GCW: Well, in Scotland I didn’t. I realized the English and Irish poetry scenes are much more aesthetically conservative than they are here and what passes for experimental writing over there would have been interesting in this country circa 1968. I shouldn’t say that ,but we’re in very different kind of place aesthetically. If you’re over here and you value work from Lisa Robertson—which is very important to me—and they’d never heard of her, Alice Notley, these are writers who aren’t in their heads at all or culturally present. So I felt a deep disconnect from what the other poets were doing. The first month when I was in Scotland, I didn’t care because I was working on two new projects that I had been just sort of holding off working on, this new idea that I’d had. I just sort of ran with that. And I also had brought with me a couple of Alice Notley books, Lisa Robertson’s new book, a Carla Harryman book, Jack Spicer’s new collected poems just out from Wesleyan. So I was immersed in my own kind of self-made world there. And then I wrote through that in a month and I read through all those books and so when I went to Ireland I was paying attention to what other people were doing more.

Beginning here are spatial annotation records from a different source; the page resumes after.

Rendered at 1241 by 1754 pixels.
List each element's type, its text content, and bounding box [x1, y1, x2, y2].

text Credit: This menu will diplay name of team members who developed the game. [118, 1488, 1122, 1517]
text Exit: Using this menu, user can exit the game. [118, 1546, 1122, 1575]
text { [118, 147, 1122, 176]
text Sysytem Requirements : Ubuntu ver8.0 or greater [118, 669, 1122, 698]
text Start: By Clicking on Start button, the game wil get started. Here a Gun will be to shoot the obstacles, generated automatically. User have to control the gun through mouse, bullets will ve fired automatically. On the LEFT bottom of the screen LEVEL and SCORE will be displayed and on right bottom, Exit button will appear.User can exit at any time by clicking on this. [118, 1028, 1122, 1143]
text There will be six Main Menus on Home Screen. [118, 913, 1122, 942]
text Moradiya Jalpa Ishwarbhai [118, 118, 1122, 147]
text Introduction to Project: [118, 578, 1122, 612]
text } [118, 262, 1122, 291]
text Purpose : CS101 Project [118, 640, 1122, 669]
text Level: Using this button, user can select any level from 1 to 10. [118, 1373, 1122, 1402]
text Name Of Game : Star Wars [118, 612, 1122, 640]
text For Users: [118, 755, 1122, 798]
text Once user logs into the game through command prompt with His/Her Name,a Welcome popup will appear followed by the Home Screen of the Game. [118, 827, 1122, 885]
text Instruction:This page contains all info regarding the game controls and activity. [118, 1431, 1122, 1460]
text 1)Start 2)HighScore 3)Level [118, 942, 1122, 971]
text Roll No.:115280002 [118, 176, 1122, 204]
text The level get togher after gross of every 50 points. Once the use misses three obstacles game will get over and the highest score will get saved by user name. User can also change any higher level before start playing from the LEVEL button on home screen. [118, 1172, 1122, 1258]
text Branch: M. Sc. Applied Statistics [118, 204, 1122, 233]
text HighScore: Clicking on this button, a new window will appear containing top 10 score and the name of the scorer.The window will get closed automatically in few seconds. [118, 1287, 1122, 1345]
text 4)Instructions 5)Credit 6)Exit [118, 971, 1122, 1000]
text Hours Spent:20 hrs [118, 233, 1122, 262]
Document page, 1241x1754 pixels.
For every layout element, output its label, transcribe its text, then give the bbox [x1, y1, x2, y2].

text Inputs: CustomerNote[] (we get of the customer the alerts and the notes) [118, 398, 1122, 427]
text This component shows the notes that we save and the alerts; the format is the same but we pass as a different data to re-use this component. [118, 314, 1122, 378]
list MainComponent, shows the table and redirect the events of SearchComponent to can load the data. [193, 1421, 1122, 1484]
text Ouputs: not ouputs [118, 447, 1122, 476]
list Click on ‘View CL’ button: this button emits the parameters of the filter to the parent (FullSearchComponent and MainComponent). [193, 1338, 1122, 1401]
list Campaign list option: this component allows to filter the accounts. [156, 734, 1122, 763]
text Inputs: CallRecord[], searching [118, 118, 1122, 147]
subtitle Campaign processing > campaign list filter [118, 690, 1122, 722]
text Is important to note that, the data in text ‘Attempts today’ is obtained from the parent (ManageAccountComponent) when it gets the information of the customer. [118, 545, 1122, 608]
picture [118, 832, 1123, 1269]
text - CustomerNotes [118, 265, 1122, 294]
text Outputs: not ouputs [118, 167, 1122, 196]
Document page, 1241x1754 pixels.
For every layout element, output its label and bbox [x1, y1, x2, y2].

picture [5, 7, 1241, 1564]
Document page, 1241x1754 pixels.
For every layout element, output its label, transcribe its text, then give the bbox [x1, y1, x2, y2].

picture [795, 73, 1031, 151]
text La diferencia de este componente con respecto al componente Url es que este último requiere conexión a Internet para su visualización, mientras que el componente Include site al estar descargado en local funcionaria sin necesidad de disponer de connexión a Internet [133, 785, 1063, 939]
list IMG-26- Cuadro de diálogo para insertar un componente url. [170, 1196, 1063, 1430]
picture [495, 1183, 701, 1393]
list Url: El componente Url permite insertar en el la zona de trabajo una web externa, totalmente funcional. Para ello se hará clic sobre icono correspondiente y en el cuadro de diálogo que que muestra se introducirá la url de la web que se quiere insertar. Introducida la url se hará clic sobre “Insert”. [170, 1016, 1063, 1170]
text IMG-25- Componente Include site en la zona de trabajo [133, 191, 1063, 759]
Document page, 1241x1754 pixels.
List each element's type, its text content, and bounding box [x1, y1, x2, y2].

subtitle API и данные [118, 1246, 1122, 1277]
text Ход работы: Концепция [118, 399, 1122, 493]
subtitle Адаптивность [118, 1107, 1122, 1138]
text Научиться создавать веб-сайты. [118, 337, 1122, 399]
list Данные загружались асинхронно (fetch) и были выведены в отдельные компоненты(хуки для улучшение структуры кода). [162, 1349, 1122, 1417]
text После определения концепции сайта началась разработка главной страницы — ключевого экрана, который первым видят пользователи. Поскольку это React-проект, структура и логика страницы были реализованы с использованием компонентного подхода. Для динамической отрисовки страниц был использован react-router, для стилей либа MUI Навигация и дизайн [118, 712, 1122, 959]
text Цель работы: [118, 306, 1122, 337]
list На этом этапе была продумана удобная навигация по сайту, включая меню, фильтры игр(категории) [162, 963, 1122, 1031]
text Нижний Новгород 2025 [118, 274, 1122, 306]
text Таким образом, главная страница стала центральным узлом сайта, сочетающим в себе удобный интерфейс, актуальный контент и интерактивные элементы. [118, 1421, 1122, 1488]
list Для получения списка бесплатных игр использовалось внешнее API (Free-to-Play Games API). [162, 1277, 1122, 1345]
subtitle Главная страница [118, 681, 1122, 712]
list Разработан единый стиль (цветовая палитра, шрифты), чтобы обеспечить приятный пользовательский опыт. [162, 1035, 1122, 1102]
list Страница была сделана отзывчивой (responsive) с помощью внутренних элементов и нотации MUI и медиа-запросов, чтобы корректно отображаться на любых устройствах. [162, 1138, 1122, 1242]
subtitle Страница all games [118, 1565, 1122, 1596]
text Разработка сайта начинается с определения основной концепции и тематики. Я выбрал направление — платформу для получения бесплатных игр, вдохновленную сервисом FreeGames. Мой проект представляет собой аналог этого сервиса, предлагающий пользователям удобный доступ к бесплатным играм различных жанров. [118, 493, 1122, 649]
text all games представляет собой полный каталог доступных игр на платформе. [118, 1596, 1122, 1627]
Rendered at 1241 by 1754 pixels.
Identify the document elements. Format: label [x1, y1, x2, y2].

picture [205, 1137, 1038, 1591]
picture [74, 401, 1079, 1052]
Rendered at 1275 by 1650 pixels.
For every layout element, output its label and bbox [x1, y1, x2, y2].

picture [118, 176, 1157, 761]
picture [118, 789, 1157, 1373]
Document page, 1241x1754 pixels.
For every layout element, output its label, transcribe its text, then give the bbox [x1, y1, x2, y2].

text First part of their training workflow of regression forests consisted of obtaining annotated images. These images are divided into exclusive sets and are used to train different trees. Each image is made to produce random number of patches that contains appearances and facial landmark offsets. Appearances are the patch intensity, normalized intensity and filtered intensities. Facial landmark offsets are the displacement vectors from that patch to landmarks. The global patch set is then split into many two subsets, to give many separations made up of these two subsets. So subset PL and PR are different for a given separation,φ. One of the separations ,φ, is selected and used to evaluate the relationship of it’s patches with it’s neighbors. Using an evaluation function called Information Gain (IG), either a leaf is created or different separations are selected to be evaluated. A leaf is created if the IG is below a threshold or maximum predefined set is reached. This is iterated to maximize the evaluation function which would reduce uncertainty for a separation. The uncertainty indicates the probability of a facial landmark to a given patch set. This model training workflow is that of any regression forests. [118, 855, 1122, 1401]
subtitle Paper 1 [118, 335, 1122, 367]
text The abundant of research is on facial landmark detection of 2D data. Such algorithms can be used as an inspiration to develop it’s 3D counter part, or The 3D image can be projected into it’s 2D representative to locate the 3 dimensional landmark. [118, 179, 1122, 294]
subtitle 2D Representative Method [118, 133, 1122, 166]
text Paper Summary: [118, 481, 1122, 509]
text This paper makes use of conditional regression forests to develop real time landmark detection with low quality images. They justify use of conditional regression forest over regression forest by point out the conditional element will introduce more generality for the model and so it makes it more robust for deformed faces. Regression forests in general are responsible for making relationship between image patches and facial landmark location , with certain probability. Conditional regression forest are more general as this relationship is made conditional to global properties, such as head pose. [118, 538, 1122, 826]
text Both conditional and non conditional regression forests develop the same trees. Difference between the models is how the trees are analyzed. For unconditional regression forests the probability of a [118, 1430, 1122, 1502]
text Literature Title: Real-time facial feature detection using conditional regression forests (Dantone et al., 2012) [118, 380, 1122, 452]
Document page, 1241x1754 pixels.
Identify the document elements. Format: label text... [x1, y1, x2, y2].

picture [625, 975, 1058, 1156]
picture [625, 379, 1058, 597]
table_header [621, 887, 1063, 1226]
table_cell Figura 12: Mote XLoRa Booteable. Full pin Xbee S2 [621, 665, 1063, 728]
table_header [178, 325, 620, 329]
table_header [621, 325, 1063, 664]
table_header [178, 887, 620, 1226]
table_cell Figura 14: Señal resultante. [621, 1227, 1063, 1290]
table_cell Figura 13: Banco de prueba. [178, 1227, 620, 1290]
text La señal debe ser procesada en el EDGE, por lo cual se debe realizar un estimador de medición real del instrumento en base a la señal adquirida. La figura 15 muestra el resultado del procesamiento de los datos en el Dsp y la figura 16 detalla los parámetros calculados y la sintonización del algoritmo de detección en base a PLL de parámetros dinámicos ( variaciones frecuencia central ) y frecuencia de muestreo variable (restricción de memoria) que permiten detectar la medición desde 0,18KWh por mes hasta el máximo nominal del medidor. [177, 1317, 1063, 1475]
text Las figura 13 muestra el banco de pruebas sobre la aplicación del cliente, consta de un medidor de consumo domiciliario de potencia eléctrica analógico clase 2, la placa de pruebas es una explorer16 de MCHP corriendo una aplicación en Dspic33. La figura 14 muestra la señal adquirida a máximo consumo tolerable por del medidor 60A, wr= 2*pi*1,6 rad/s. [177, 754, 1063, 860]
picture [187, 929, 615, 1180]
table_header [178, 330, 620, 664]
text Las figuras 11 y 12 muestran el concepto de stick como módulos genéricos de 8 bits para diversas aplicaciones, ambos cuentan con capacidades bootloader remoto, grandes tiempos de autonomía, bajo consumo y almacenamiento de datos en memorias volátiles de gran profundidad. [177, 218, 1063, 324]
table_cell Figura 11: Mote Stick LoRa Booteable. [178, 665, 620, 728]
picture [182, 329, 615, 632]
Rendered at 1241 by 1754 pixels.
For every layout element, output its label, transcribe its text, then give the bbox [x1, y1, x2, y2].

The residency program there [in Ireland] had every book ever published by the two principle Irish poetry publishers, which are Bloodaxe (although they’re based in England) and Gallery. I knew Medbh McGuckian a little bit, she’s an Irish poet. And of course I knew who Seamus Heaney was, because he had been at Harvard with me. And I’d read some Paul Muldoon—he wasn’t very interesting to me but I knew who he was there. But I started ripping through contemporary Irish poetry—all these people I had never read before—not all of whom were interesting at all to me, but it was like learning another language. It was like “This is where they are, as a culture, as a people, poetically. The sum total of what they are is this.” That’s sort of Gallery’s project, I think—Gallery’s the Irish press. And then Bloodaxe not only publishes a lot of Irish poets but they also have a huge Eastern European poetry in translation series. So all those poets were in there as well. And when I was done ripping through two dozen Irish poets—I was reading two or three books a day at that point—I started in on that [the books in translation]. There was Miroslav Holub, who I knew and loved and reconnected with. But then all these people I had never heard of: a Czech poet named Sylva Fischerova—never been published here, but a wonderful book. There were some Finns, several Finns that I had never heard of. So the first half of Ireland was really Irish poets, but the second half was Eastern European stuff. I felt like that was, I don’t know, broadening. It was like learning to speak another language, both of those halves of that month.
And then I ran off to Wales and hiked. I didn’t write when I was in Wales, actually. I tried the first day, and then I had this intuitive grasp of the fact that this wasn’t going to be about writing, this was going to be about Wales and me.